Berlin calls for ceasefire in Middle East crisis
21 July 2006, BERLIN - Chancellor Angela Merkel's government called Friday for an immediate ceasefire in a bid to end the latest round of violence to engulf the Middle East as Berlin prepared to dispatch its foreign minister to the crisis-hit region.
21 July 2006
BERLIN - Chancellor Angela Merkel's government called Friday for an immediate ceasefire in a bid to end the latest round of violence to engulf the Middle East as Berlin prepared to dispatch its foreign minister to the crisis-hit region.
But while German government spokesman Ulrich Wilhelm said the release of Israeli soldiers was a necessary step to bring a speedy end to the crisis, he declined to provide a detailed response to media reports that Berlin's intelligence service was involved in efforts to free the soldiers.
"We help where we can", he said following the publication of a German newspaper report saying that German and Russian intelligence services were using contacts to Middle East extremists to secure the freedom of the Israeli soldiers.
The kidnapping of two of the soldiers by Hezbollah helped to spark the latest crisis to engulf the Middle East, which has triggered a mass exodus of refugees from Lebanon.
While Germany joined other countries in mounting a mass evacuation of its nationals from Lebanon, officials have been working on plans for German Foreign Minister Frank-Walter Steinmeier to visit the Middle East in what officials told the DPA would be in the near future.
Steinmeier's visit to the region is expected to include talks in Egypt and Israel as well a meeting with Palestinian President Mahmud Abbas.
Plans for Steinmeier to travel to the Middle East also come in the run-up to an expected visit to the region next week by US Secretary of State Condoleezza Rice.
As the round of diplomatic efforts to end the fighting continued, French Foreign Minister Philippe Douste-Blazy held talks in Beirut Friday.
In his comments to reporters Friday the German press spokesman said that Berlin also wanted Hezbollah to cease its rocket attacks on Israel and for the Israeli Government to withdraw its troops from the Gaza Strip, which the Group of Eight also called for earlier this week.
But Wilhelm said it would not make sense to comment in any detail about German involvement in efforts to free the captured Israeli soldiers.

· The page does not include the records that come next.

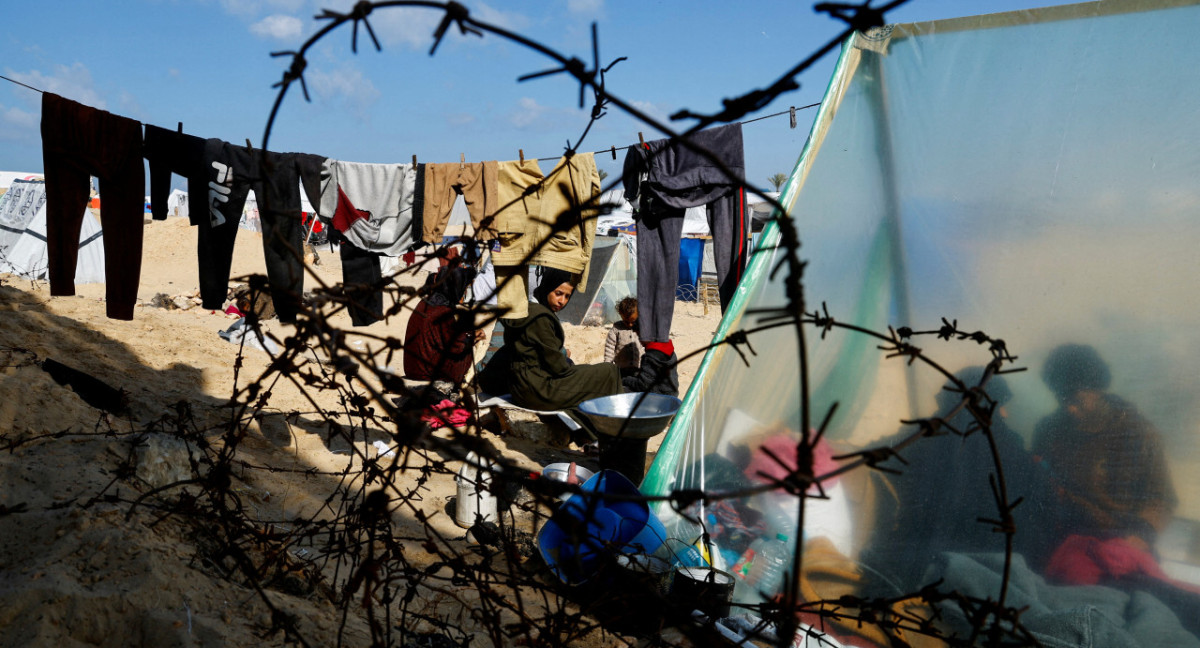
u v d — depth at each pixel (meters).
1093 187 3.36
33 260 13.64
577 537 1.20
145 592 2.05
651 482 3.88
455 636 2.49
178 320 9.05
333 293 1.81
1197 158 3.16
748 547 3.60
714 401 4.09
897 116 4.00
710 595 2.67
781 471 3.73
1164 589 2.77
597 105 1.58
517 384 5.39
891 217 3.89
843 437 3.71
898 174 3.91
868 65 4.12
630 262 15.15
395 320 11.59
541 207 4.85
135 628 1.97
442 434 5.19
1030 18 3.69
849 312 3.91
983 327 3.48
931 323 3.63
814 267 4.04
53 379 3.88
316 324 1.50
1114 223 3.28
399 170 5.26
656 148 5.02
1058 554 2.97
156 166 4.81
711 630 1.83
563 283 5.41
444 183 5.21
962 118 3.80
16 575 2.07
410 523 3.85
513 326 5.28
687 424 4.04
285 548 2.42
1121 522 2.92
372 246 5.33
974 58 3.83
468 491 3.88
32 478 2.62
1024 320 3.38
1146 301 3.13
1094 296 3.24
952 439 3.35
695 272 20.44
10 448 2.86
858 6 0.94
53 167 4.52
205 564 2.36
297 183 5.11
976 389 1.54
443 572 3.25
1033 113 3.61
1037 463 3.14
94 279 14.30
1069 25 3.59
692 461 3.98
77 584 2.04
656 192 5.00
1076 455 3.07
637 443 4.32
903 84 4.01
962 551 3.14
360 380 1.33
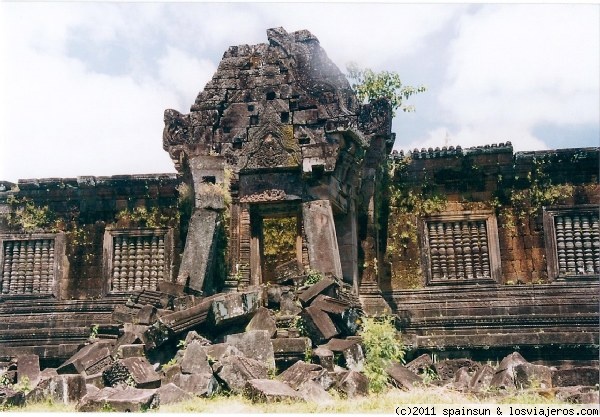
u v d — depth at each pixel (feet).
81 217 84.12
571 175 77.97
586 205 76.95
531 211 78.02
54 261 83.30
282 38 76.02
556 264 76.28
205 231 69.15
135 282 81.97
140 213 83.05
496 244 77.82
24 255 84.12
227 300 57.26
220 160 71.05
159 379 51.21
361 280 74.69
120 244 83.15
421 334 75.61
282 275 66.54
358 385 49.98
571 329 73.46
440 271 78.43
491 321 75.00
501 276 77.05
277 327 58.70
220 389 49.29
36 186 83.92
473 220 78.84
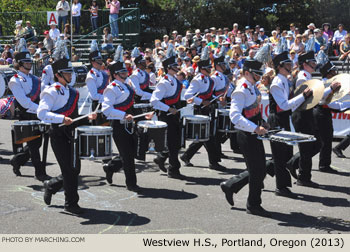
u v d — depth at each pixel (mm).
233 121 5656
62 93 5723
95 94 8539
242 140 5730
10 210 6035
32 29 20906
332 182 7531
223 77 8664
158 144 7020
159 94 7539
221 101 8375
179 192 6914
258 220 5742
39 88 7707
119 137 6770
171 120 7562
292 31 18812
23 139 7102
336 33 18750
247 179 6020
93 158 5988
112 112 6625
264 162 5809
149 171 8172
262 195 6801
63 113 5734
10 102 12719
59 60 5730
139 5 29844
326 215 5969
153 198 6609
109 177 7211
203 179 7676
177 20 30672
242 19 29891
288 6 31141
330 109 7930
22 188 7070
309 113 7004
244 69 5742
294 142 5473
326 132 7977
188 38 18109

The German Federal Intelligence Agency (BND) - in tandem with Russian intelligence - is seeking to activate long-standing links to both Hamas and Hezbollah, said the Berlin Zeitung newspaper quoting unnamed officials.
Hamas is holding an Israeli soldier in Gaza and Lebanese-based Hezbollah has two Israeli soldiers it captured on a raid earlier this month.
Israel has launched major military operations into both Gaza and Lebanon in a bid to free its soldiers and destroy Hezbollah and Hamas infrastructure.
BND chief Ernst Uhrlau is an experienced negotiator with Mideast militants.
In January 2004, as the intelligence services coordinator to then chancellor Gerhard Schroeder, he helped organise a prisoner exchange between Israel and Hezbollah in which a German Air Force jet flew a kidnapped Israeli businessman and the bodies of three Israeli soldiers from Beirut to an airport in Germany.
A second Luftwaffe jet brought more than 30 of the over 400 prisoners to be released by Israel to Cologne for repatriation to Lebanon and other countries. The remaining prisoners were released on Israel's border to Palestinian territories.
A similar swap was arranged between Israel and the Hezbollah under chancellor Helmut Kohl in 1996 in which Israel released prisoners for the return of bodies of its soldiers.
Uhrlau's continued role in such deals was apparently spotlighted by Israel's foreign ministry spokesman, Yigal Palmor.
"It is now time for the same functionaries from Germany to get active again," said Palmor in a German ZDF TV interview on Thursday.